Monday, January 28, 2013

Accidents, Great Friends, and New Beginnings

Sometimes things happen by accident that change your life forever. I know the word “accident” tends to have a negative connotation, like a car accident or a getting-bucked-off-the-pony accident. I’m an accident-prone person, just ask my health insurance provider (or my parents).

But I’ve learned that not all accidents are bad. For example, I always say I ended up with the aforementioned pony by accident, and despite the fact that he did buck me off and broke my pelvis in the process, my life has been richer because of him. So he was a good accident.

And then there’s the job I got by accident.

How do you get a job by accident? Well, first you start with a really great friend who doesn’t want said job, knows it’s exactly the kind of thing you are good at and like to do, and is willing to send your resume in place of his own.

And that’s why I’m moving to Raleigh, North Carolina after graduation. With a great, well-paying job, working for IBM in the Triangle area. By accident.

I wasn’t actively looking for jobs, even though I probably should have been. I wasn’t even thinking beyond graduation. That unknown limbo was too scary to contemplate, so the farthest I’d gone was, “Hey, ARL will probably keep me after I graduate.” I have lived in State College all my life, and never really considered leaving. And I’ve never lived completely on my own, even when I was in the dorms on campus, because I’d always come home on weekends and during the week on the way out to the barn. I still brought my laundry home.

My dad changes the oil in my car. He knows when it needs to be inspected and he knows where to take it. When it needs to go in, we trade cars. He lubed my bike for me and he keeps the tires inflated.

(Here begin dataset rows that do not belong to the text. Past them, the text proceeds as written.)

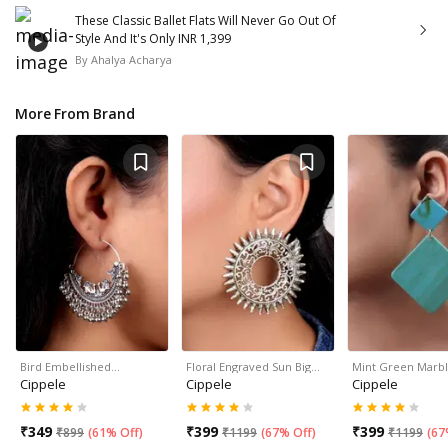
These Classic Ballet Flats Will Never Go Out Of
Style And It's Only INR 1,399
By
Ahalya Acharya
More From Brand
Bird Embellished…
Floral Engraved Sun Big…
Mint Green Marb
Cippele
Cippele
Cippele
₹
349
₹
399
₹
399
₹
899
(
61% Off
)
₹
1199
(
67% Off
)
₹
1199
(
67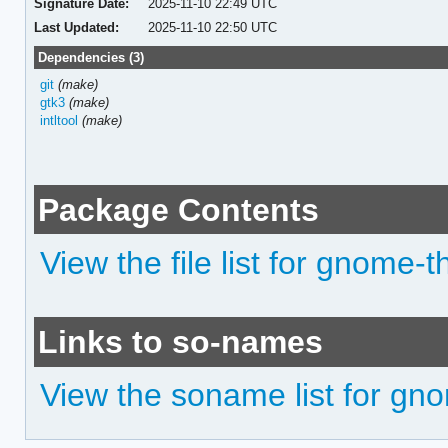
Signature Date:
2025-11-10 22:49 UTC
Last Updated:
2025-11-10 22:50 UTC
Dependencies (3)
git
(make)
gtk3
(make)
intltool
(make)
Package Contents
View the file list for gnome-
Links to so-names
View the soname list for gn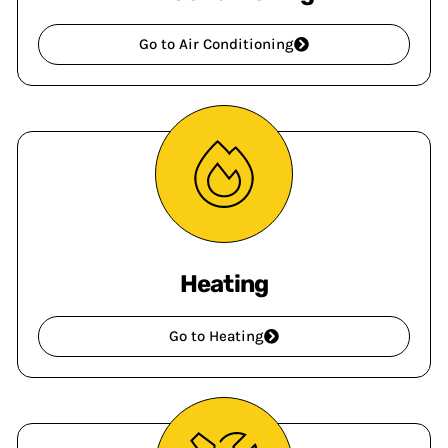
Go to Air Conditioning
Heating
Go to Heating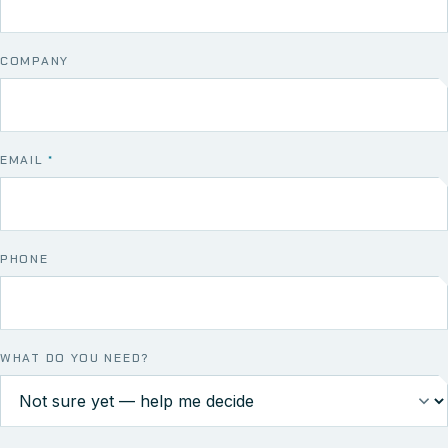
COMPANY
EMAIL
*
PHONE
WHAT DO YOU NEED?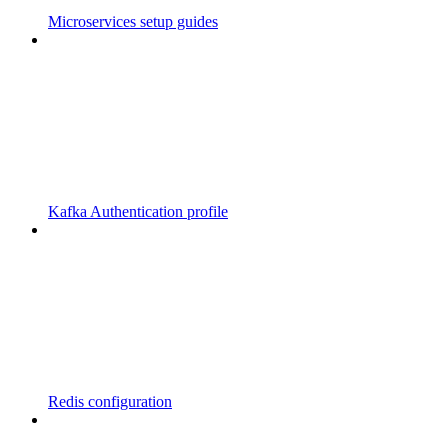
Microservices setup guides
Kafka Authentication profile
Redis configuration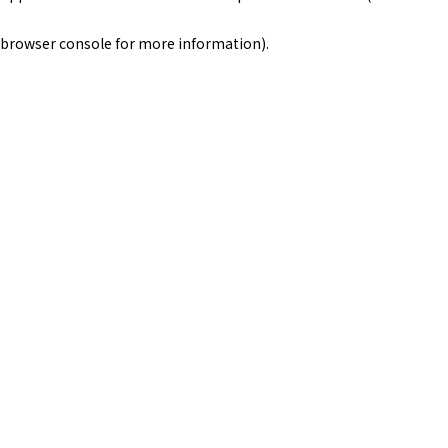
browser console for more information)
.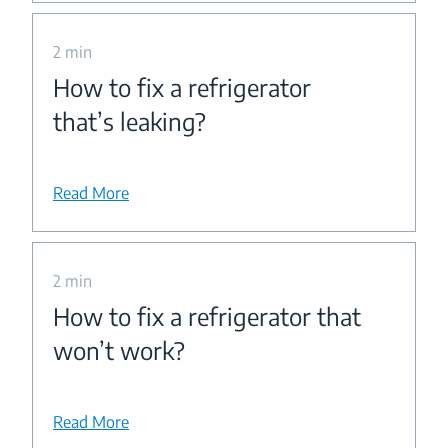
2 min
How to fix a refrigerator
that’s leaking?
Read More
2 min
How to fix a refrigerator that
won’t work?
Read More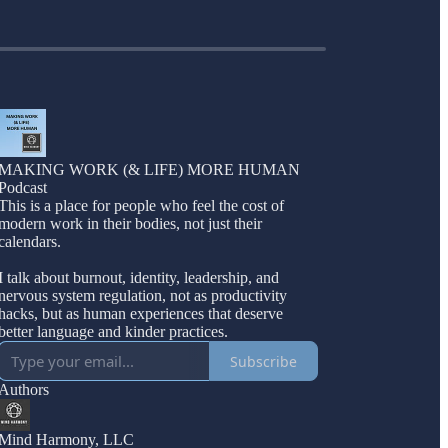
MAKING WORK (& LIFE) MORE HUMAN
Podcast
This is a place for people who feel the cost of
modern work in their bodies, not just their
calendars.
I talk about burnout, identity, leadership, and
nervous system regulation, not as productivity
hacks, but as human experiences that deserve
better language and kinder practices.
Subscribe
Authors
Mind Harmony, LLC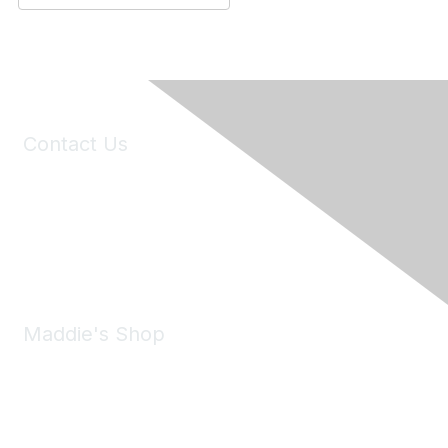
Contact Us
6150 Stoneridge Mall Road, Suite 125
Pleasanton, CA 94588
Phone:
(925) 310-5450
Email:
forumhelp@maddiesfund.org
Maddie's Shop
Take a look at the Maddie's Shop
All kinds of goodies for you and your pet.
Shop Now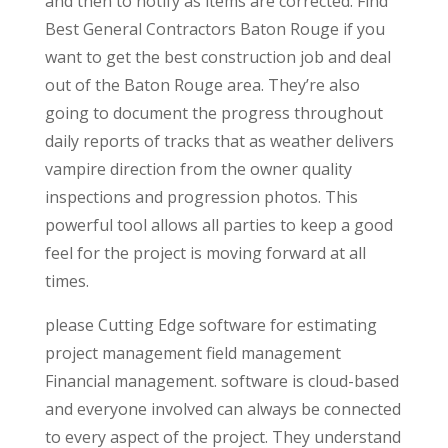
and then to notify as items are corrected. Find
Best General Contractors Baton Rouge if you
want to get the best construction job and deal
out of the Baton Rouge area. They’re also
going to document the progress throughout
daily reports of tracks that as weather delivers
vampire direction from the owner quality
inspections and progression photos. This
powerful tool allows all parties to keep a good
feel for the project is moving forward at all
times.
please Cutting Edge software for estimating
project management field management
Financial management. software is cloud-based
and everyone involved can always be connected
to every aspect of the project. They understand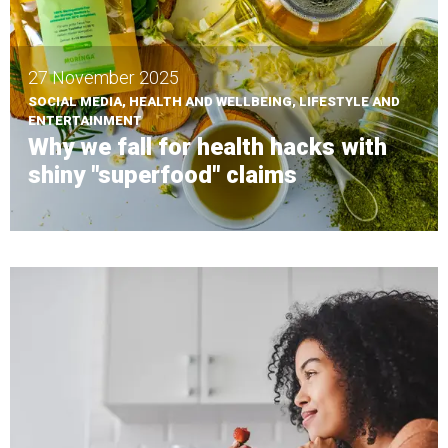
27 November 2025
SOCIAL MEDIA, HEALTH AND WELLBEING, LIFESTYLE AND
ENTERTAINMENT
Why we fall for health hacks with
shiny "superfood" claims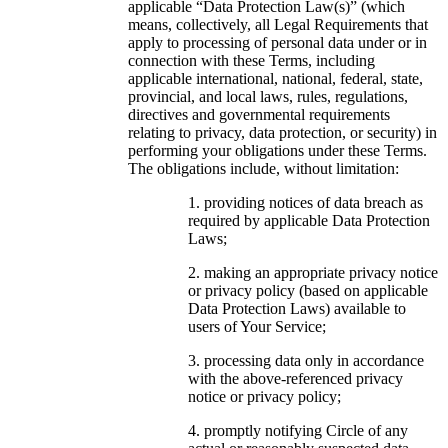
applicable “Data Protection Law(s)” (which
means, collectively, all Legal Requirements that
apply to processing of personal data under or in
connection with these Terms, including
applicable international, national, federal, state,
provincial, and local laws, rules, regulations,
directives and governmental requirements
relating to privacy, data protection, or security) in
performing your obligations under these Terms.
The obligations include, without limitation:
providing notices of data breach as
required by applicable Data Protection
Laws;
making an appropriate privacy notice
or privacy policy (based on applicable
Data Protection Laws) available to
users of Your Service;
processing data only in accordance
with the above-referenced privacy
notice or privacy policy;
promptly notifying Circle of any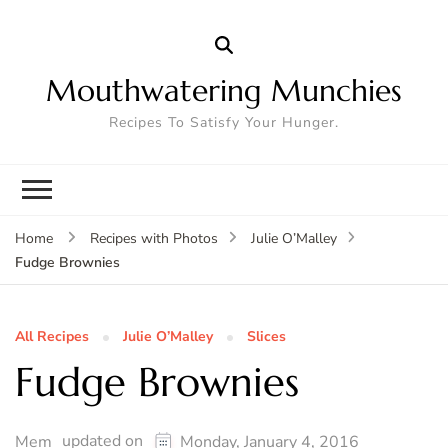
Mouthwatering Munchies
Recipes To Satisfy Your Hunger.
Home
Recipes with Photos
Julie O’Malley
Fudge Brownies
All Recipes
Julie O’Malley
Slices
Fudge Brownies
updated on
Mem
Monday, January 4, 2016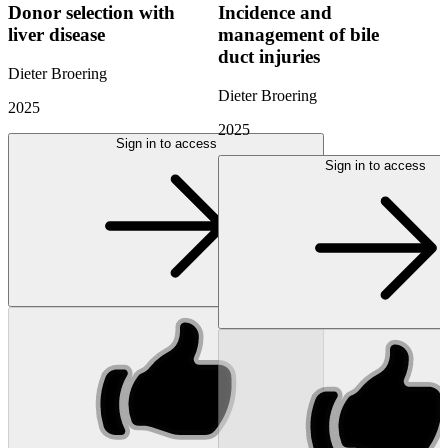
Donor selection with
Incidence and
liver disease
management of bile
duct injuries
Dieter Broering
Dieter Broering
2025
2025
Sign in to access
Sign in to access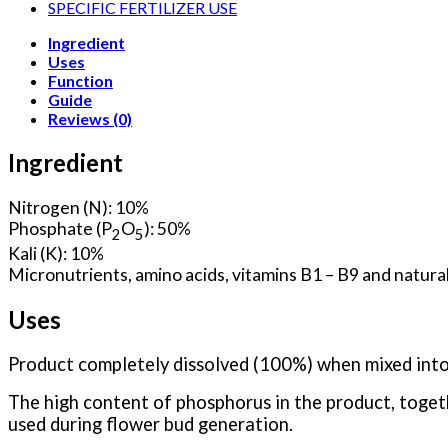
SPECIFIC FERTILIZER USE
Ingredient
Uses
Function
Guide
Reviews (0)
Ingredient
Nitrogen (N): 10%
Phosphate (P
O
): 50%
2
5
Kali (K): 10%
Micronutrients, amino acids, vitamins B1 – B9 and natural
Uses
Product completely dissolved (100%) when mixed into
The high content of phosphorus in the product, toget
used during flower bud generation.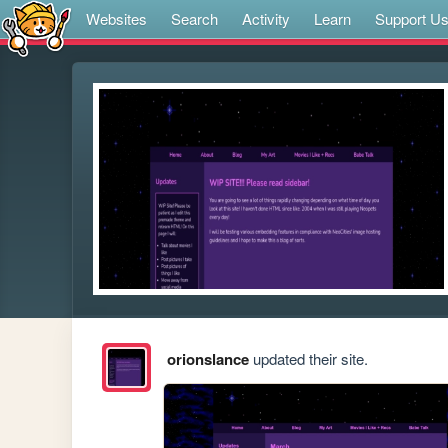
Websites
Search
Activity
Learn
Support U
orionslance
updated their site.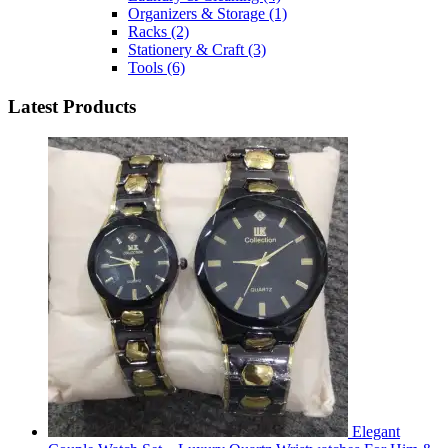
Organizers & Storage
(1)
Racks
(2)
Stationery & Craft
(3)
Tools
(6)
Latest Products
Elegant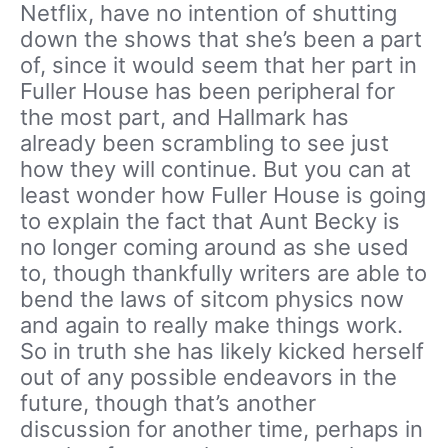
Netflix, have no intention of shutting
down the shows that she’s been a part
of, since it would seem that her part in
Fuller House has been peripheral for
the most part, and Hallmark has
already been scrambling to see just
how they will continue. But you can at
least wonder how Fuller House is going
to explain the fact that Aunt Becky is
no longer coming around as she used
to, though thankfully writers are able to
bend the laws of sitcom physics now
and again to really make things work.
So in truth she has likely kicked herself
out of any possible endeavors in the
future, though that’s another
discussion for another time, perhaps in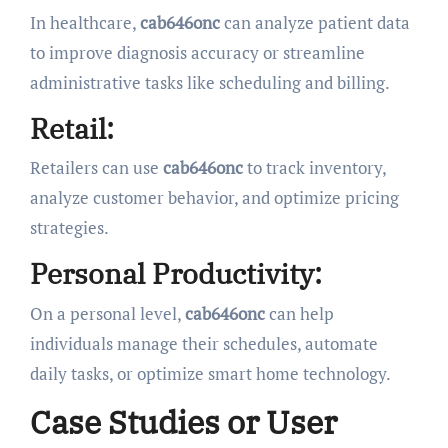
In healthcare,
cab646onc
can analyze patient data
to improve diagnosis accuracy or streamline
administrative tasks like scheduling and billing.
Retail:
Retailers can use
cab646onc
to track inventory,
analyze customer behavior, and optimize pricing
strategies.
Personal Productivity:
On a personal level,
cab646onc
can help
individuals manage their schedules, automate
daily tasks, or optimize smart home technology.
Case Studies or User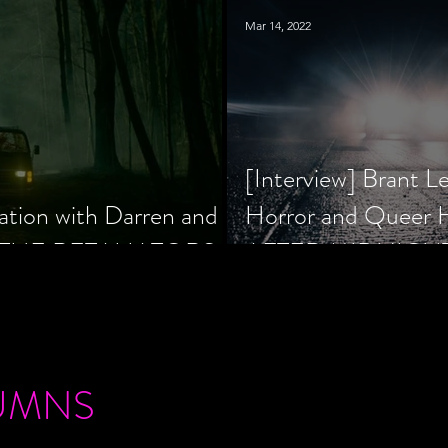
Mar 14, 2022
[Interview] Brant L
ation with Darren and
Horror and Queer
 of THE RETALIATORS
AFTER MIDNIGH
UMNS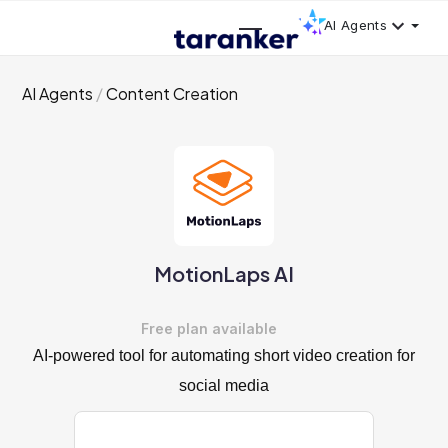
AI Agents
AI Agents
Content Creation
MotionLaps AI
Free plan available
AI-powered tool for automating short video creation for
social media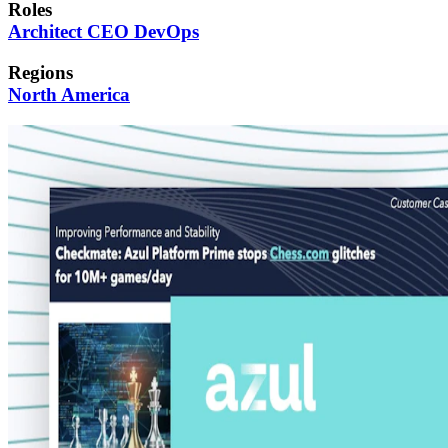
Roles
Architect
CEO
DevOps
Regions
North America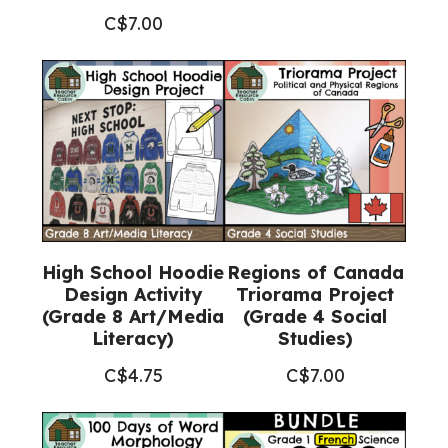
C$
7.00
High School Hoodie
Regions of Canada
Design Activity
Triorama Project
(Grade 8 Art/Media
(Grade 4 Social
Literacy)
Studies)
C$
4.75
C$
7.00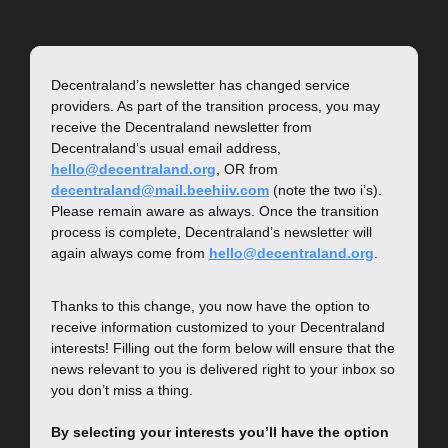
Decentraland’s newsletter has changed service 
providers. As part of the transition process, you may 
receive the Decentraland newsletter from 
Decentraland’s usual email address, 
hello@decentraland.org
, OR from 
decentraland@mail.beehiiv.com
 (note the two i’s). 
Please remain aware as always. Once the transition 
process is complete, Decentraland’s newsletter will 
again always come from 
hello@decentraland.org
.
Thanks to this change, you now have the option to 
receive information customized to your Decentraland 
interests! Filling out the form below will ensure that the 
news relevant to you is delivered right to your inbox so 
you don’t miss a thing.
By selecting your interests you’ll have the option 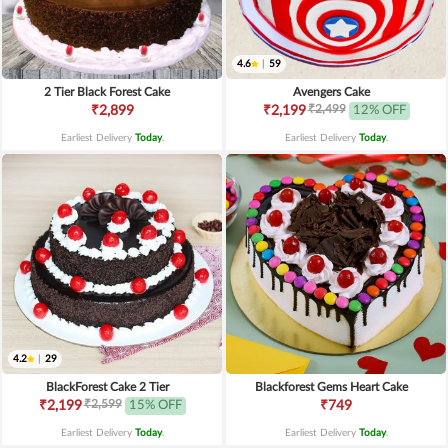
4.6
|
59
2 Tier Black Forest Cake
Avengers Cake
₹2,499
₹2,899
₹2,199
12% OFF
Earliest Delivery
Today
.
Earliest Delivery
Today
.
4.2
|
29
BlackForest Cake 2 Tier
Blackforest Gems Heart Cake
₹2,599
₹2,199
15% OFF
₹749
Earliest Delivery
Today
.
Earliest Delivery
Today
.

My mom makes sure we always have peanut butter and cereal. She does all of our laundry (including my sister’s). My dad cleans the bathrooms and mops the floors, my mom shampoos and vacuums the rugs. She makes cookies and brownies and all sorts of goodies.

Moving more than eight hours away, starting a new job, and taking on all these little responsibilities myself is scary. Sometimes I wonder what I was thinking. But I can’t live with my parents forever, however convenient that might seem. And lately I’ve been feeling like I just need to get out of here. That, combined with the subzero weather last week (it was 30+ degrees warmer in Raleigh), probably nudged me to accept the offer.

Of course I’ll miss State College, seeing my family every day, and especially riding. Eventually, maybe Sydney can move with me, but until I get things figured out it’s probably best that he stay where I know he’ll be well cared for (if fat and lazy). The last thing I want to do is haul him somewhere completely foreign, only to be neglected because I find I can’t handle caring for myself as well as a four-legged eating machine. But I’ll count the days until I feel like I can find a balance.

Is it scary? Yes. But this is an accident that I’m also excited about. It’s like an adventure. I know it will be hard, but there are no rewards without challenges. And since a job at IBM seems like a heck of a reward, I KNOW there will be challenges. But it’s time.

So, goodbye Pennsylvania license plates, hello North Carolina driver’s license! I’ll be baking in the hot sunshine this summer, just two hours from Virginia Beach and close to some gorgeous mountains as well. A chapter of my life is ending, but a new one is starting, and I can’t wait to write it.